• Try it: Write out every line below that includes the word "Свеча".

• Task material:
────────────────────

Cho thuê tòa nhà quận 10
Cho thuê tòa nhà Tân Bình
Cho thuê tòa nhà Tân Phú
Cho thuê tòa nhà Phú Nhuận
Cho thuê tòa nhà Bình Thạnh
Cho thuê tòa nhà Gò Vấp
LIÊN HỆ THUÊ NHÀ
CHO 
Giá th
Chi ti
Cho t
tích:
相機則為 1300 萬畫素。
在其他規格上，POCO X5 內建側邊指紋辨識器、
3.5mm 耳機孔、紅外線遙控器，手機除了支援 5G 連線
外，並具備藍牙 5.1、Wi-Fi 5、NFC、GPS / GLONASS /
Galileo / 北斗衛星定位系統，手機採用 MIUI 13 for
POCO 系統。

────────────────────

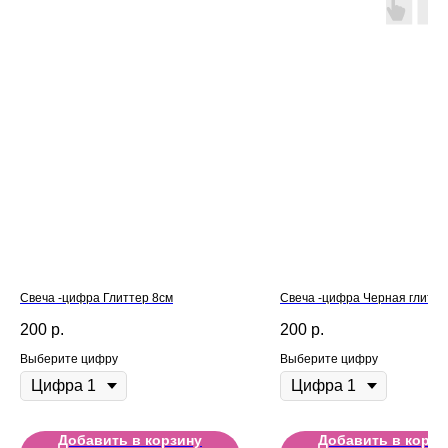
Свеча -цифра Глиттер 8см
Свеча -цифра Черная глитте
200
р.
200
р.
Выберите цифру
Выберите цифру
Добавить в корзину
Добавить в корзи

────────────────────

• Written answer:
Свеча -цифра Глиттер 8см
Свеча -цифра Черная глитте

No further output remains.